Work to do: Rewrite each line of the items below with "solid" changed to "continuous" and nothing else altered. Omit the pictures from your answer.

## start

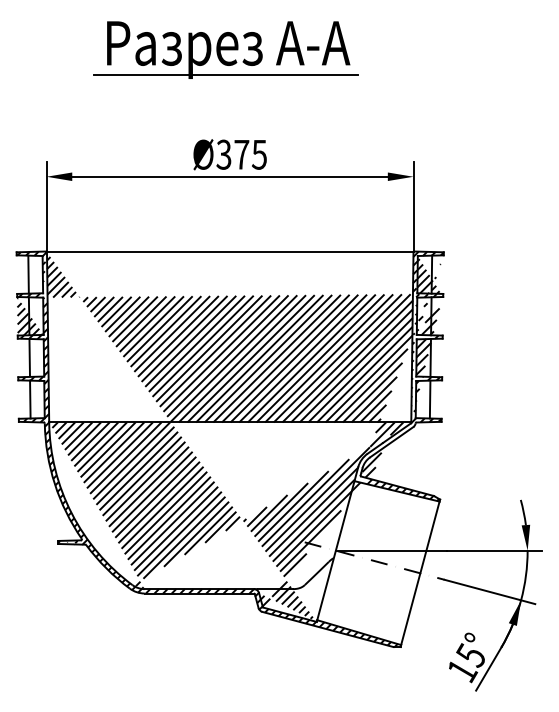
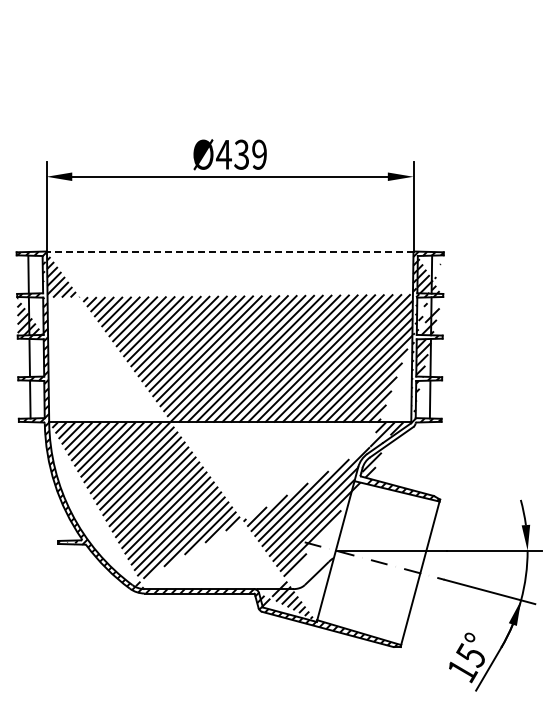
part at (225, 49): present -> none
text at (241, 154): Ø375 -> Ø439
line at (230, 251): solid -> dashed
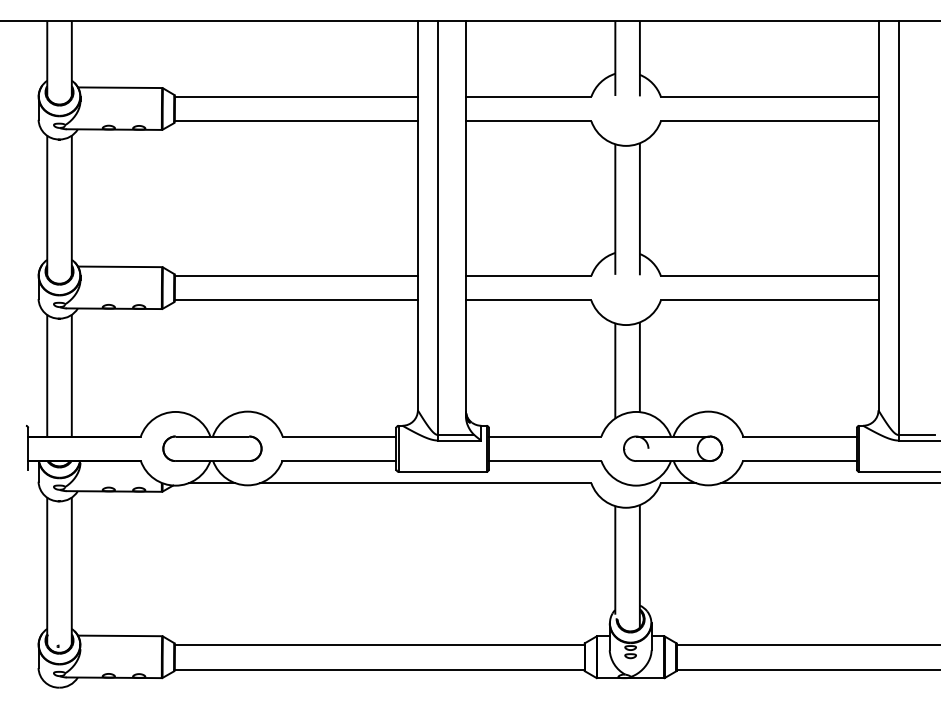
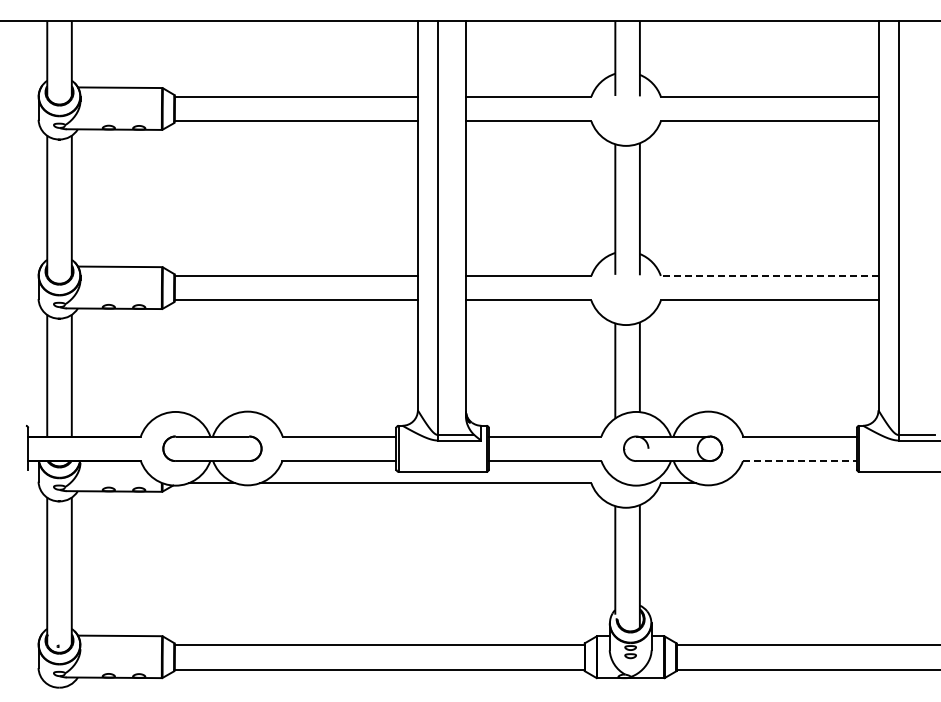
line at (769, 275): solid -> dashed
line at (800, 461): solid -> dashed
line at (828, 483): present -> none
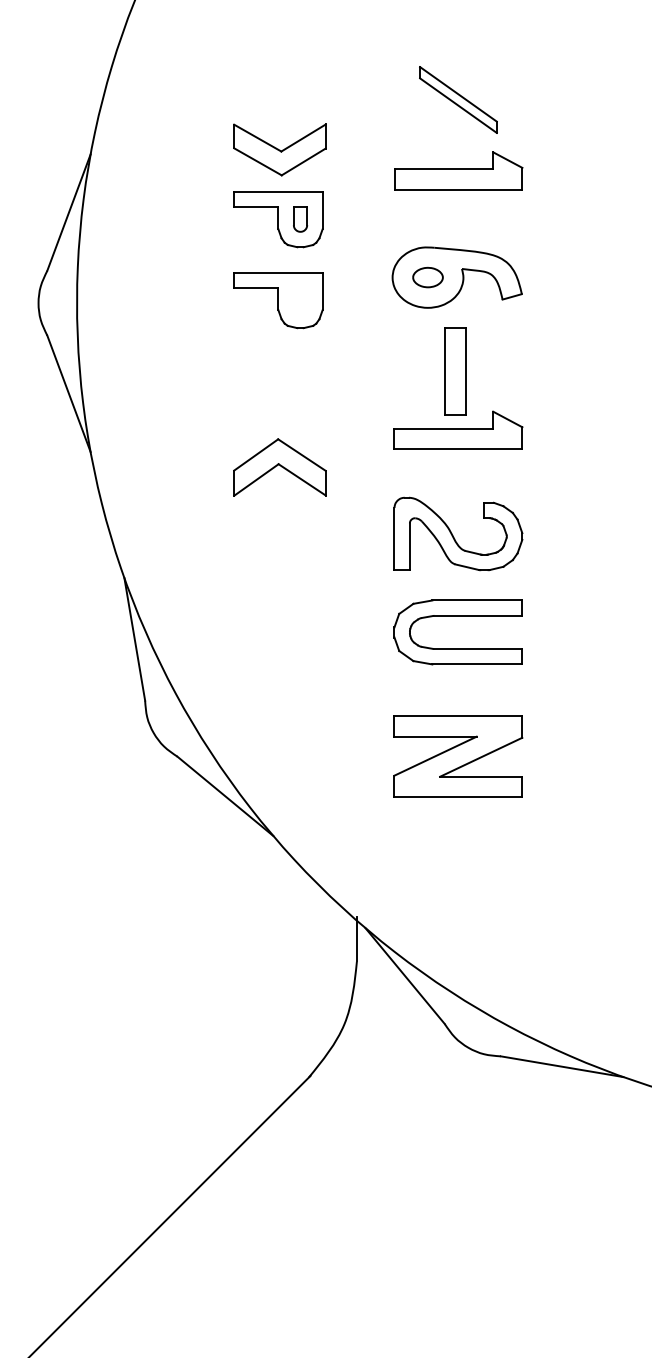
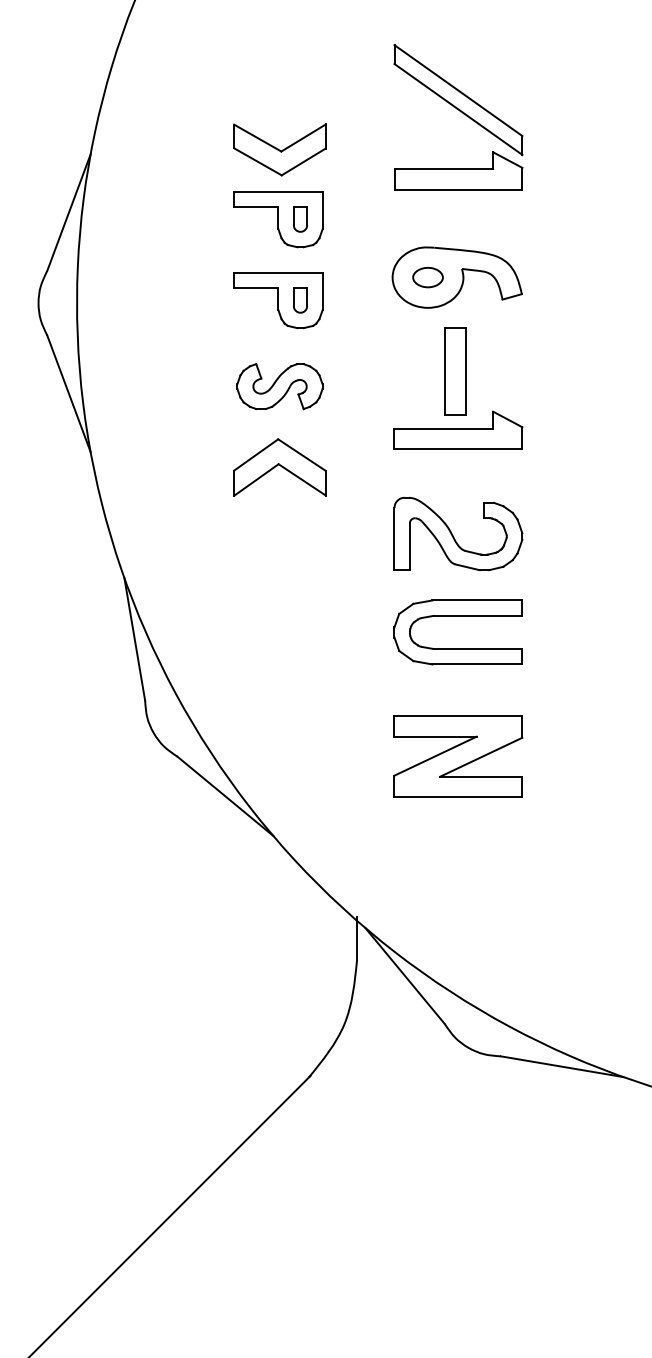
part at (458, 99) size: 79x68 px -> 131x112 px
part at (300, 300): none -> present
part at (279, 386): none -> present
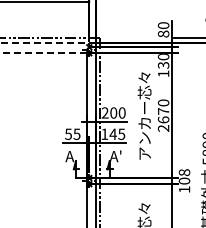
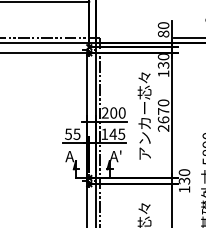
line at (48, 43): dashed -> solid
line at (43, 52): dashed -> solid
text at (184, 176): 108 -> 130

## end

Worked solution:
part at (225, 49): present -> none
text at (241, 154): Ø375 -> Ø439
line at (230, 251): continuous -> dashed
line at (769, 275): continuous -> dashed
line at (800, 461): continuous -> dashed
line at (828, 483): present -> none
part at (458, 99) size: 79x68 px -> 131x112 px
part at (300, 300): none -> present
part at (279, 386): none -> present
line at (48, 43): dashed -> continuous
line at (43, 52): dashed -> continuous
text at (184, 176): 108 -> 130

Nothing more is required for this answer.